The contrast is telling.

Silence and Appeasement Have Never Been Effective

Lu would have us turn our eyes away. She prefers that conservatives keep mum on papal presumptuousness so as not to inflame the liberal media. In short, she rationalizes silence as a means of appeasing media hounds. It is a fainthearted position that ignores longstanding—and ongoing—evidence of the futility of appeasement.

While deferential observers are measuring their tones, Francis drives ahead with a demagogic program which makes the state the guardian and enforcer all values.

Let us be honest. Conservatives are damned if they do, damned if they don’t. While deferential observers are measuring their tones, Francis drives ahead with a demagogic program which makes the state the guardian and enforcer all values. To suppress challenge to a pope’s political biases or erratic behavior is no favor to the Church.
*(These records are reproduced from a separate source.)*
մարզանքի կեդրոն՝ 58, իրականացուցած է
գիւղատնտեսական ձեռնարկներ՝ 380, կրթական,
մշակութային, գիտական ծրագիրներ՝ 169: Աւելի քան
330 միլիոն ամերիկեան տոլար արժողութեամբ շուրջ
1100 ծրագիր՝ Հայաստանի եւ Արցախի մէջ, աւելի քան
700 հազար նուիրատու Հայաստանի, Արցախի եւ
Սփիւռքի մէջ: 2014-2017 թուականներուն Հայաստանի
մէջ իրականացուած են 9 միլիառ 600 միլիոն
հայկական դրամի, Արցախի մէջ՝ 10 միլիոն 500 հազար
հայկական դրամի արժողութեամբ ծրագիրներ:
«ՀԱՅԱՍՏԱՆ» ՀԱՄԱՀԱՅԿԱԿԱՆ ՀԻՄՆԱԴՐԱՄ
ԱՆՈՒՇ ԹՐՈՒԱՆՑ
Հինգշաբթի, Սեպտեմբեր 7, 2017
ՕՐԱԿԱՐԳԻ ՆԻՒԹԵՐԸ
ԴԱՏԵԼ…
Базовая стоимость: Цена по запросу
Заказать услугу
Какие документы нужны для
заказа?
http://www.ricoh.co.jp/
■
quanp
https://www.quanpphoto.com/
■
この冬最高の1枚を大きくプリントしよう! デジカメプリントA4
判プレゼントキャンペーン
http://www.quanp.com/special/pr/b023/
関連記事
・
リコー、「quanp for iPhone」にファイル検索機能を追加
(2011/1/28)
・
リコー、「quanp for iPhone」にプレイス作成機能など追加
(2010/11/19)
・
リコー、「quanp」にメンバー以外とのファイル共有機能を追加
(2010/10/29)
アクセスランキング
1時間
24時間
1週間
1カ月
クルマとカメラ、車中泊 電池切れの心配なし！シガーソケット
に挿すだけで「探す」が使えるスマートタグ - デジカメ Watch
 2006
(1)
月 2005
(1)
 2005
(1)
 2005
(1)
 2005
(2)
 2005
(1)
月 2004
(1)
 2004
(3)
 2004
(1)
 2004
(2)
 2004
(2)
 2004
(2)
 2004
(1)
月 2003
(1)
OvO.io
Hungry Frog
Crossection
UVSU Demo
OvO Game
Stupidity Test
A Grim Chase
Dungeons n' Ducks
It is little more than a failure of nerve that will earn no reward in the press. Silence is a form of collusion.

Earlier this month, Peter Berger reported in The American Interest that Leonardo Boff is an advisor to the pope on his forthcoming encyclical on climate change. Boff, a former Franciscan priest, is one of the major proponents of Liberation Theology, rejected as radical by both previous pontiffs. In March, 2013, at the time of Francis’ election, Boff told the press that Jorge Bergoglio was more liberal than people supposed. His conservatism as cardinal was due only to pressure from the Vatican. Rorate Caeli recorded Boff’s prediction: “He is now the pope and he can do whatever he wants. Many will be surprised with what Francis will do.”

This past October, Francis took aim at “ideological Catholics,” calling them “a serious illness” within the Church. What is Francis, if not an ideologue?